Tablet (0.5 mg): Contraindicated in renal failure (Clcr <15 mL/minute).
Avoid use in patients with moderate renal impairment who are receiving moderate CYP3A4 inhibitors. Monitor patients with renal impairment for adverse effects.
Contraindicated with concurrent strong CYP3A4 or P-gp inhibitors, including in patients with renal impairment.
Tablet (0.6 mg): Contraindicated in patients with renal impairment who are receiving or have recently received therapy with a strong CYP3A4 or P-gp inhibitor.
Treatment of Gout Flare—
Use of colchicine for gout flare not recommended in patients with renal impairment who are receiving colchicine for prevention of gout flares.

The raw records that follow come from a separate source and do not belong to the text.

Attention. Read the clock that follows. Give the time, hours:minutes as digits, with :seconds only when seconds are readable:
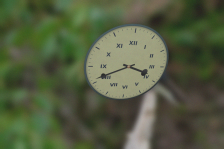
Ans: 3:41
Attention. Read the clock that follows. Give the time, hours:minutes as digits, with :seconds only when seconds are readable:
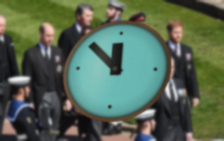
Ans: 11:52
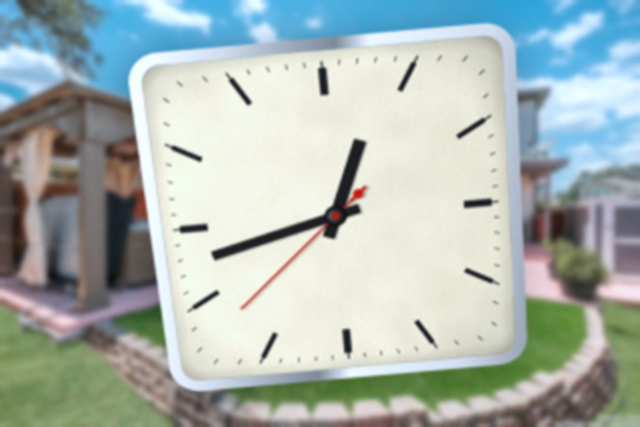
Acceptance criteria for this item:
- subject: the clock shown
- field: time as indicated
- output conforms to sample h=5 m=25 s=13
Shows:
h=12 m=42 s=38
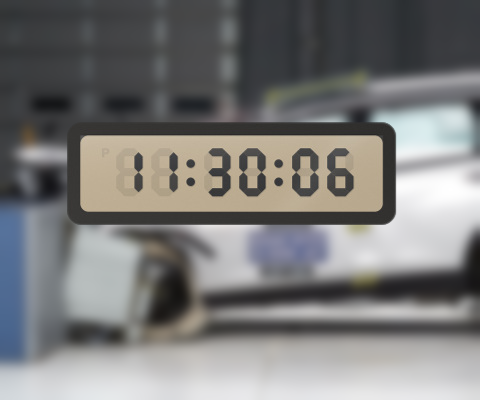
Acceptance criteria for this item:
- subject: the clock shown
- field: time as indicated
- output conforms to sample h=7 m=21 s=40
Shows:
h=11 m=30 s=6
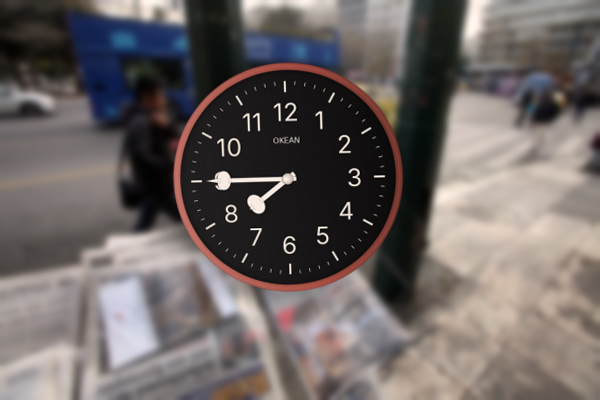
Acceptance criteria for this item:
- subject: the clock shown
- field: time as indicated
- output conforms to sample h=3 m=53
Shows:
h=7 m=45
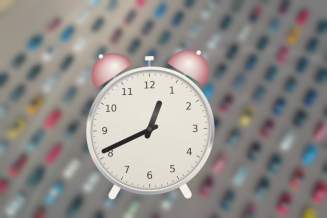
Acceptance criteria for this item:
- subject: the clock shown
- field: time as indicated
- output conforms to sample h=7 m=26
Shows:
h=12 m=41
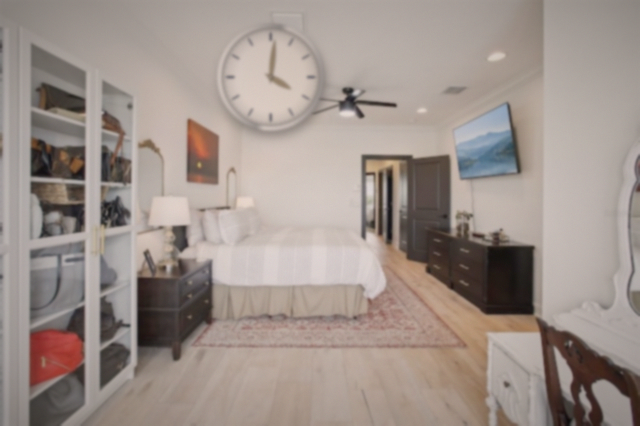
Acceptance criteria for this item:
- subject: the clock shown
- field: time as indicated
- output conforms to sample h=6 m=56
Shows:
h=4 m=1
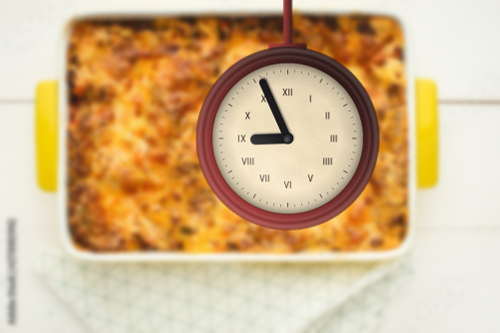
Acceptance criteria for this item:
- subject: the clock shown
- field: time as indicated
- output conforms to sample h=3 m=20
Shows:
h=8 m=56
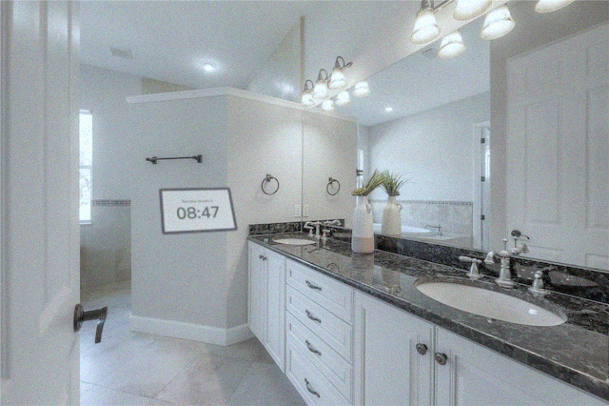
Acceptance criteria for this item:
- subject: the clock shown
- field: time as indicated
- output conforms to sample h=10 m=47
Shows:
h=8 m=47
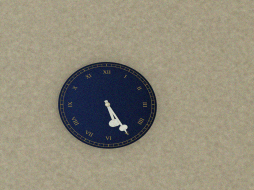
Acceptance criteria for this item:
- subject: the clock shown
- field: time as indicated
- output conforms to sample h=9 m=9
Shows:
h=5 m=25
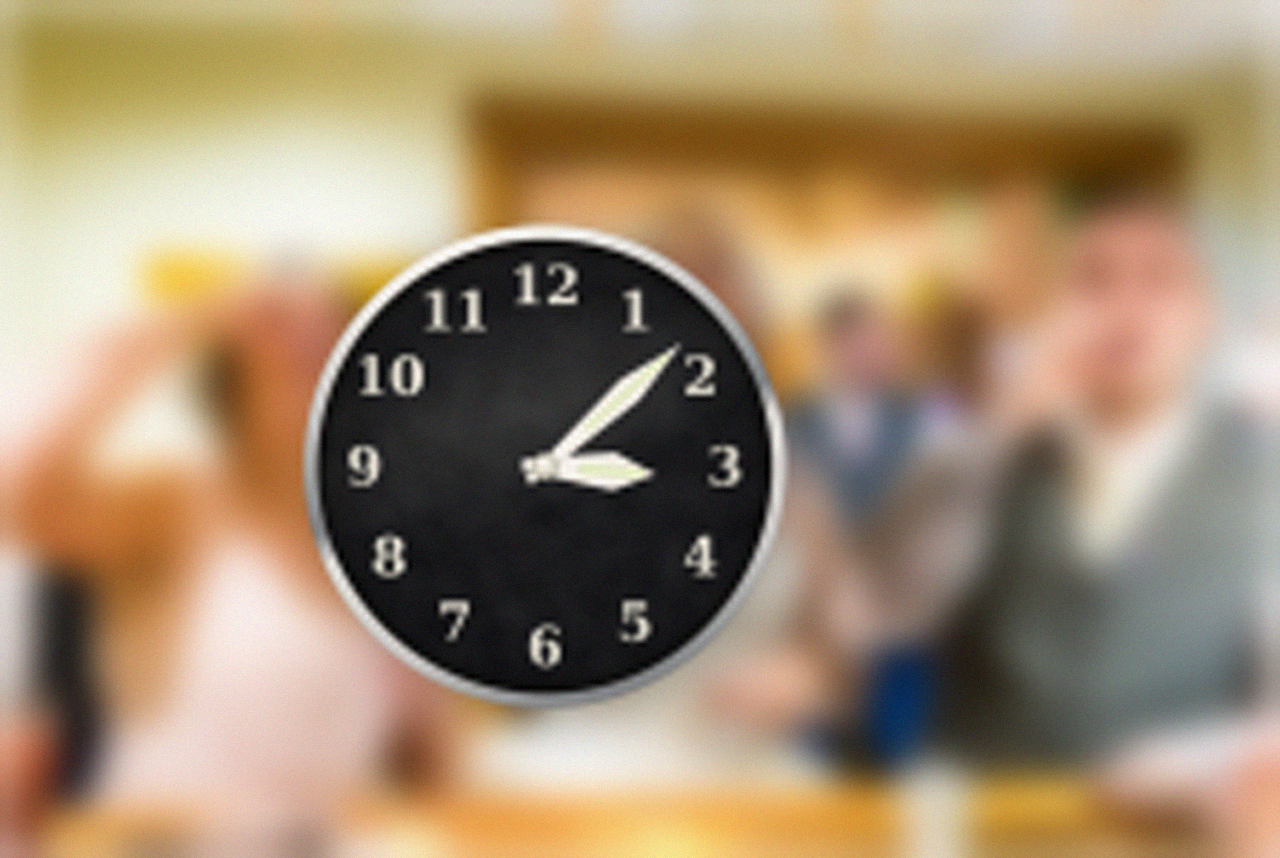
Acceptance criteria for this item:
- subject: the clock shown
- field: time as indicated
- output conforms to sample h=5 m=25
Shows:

Mild to moderate renal impairment (Clcr50–80 or 30–50 mL/minute, respectively): Dosage adjustment not needed. Monitor for adverse effects.
Severe renal impairment (Clcr <30 mL/minute): Dosage adjustment is not needed. Do not repeat courses of colchicine therapy until 2 weeks have elapsed. Consider alternative therapy for patients requiring treatment.
Dialysis: 0.6 mg at first sign of gout flare. Do not repeat courses of colchicine therapy until 2 weeks have elapsed.
Prophylactic Treatment of Recurrent Gout Flares —
Mild to moderate renal impairment (Clcr 50–80 or 30–50 mL/minute, respectively): Dosage adjustment not needed. Monitor for adverse effects.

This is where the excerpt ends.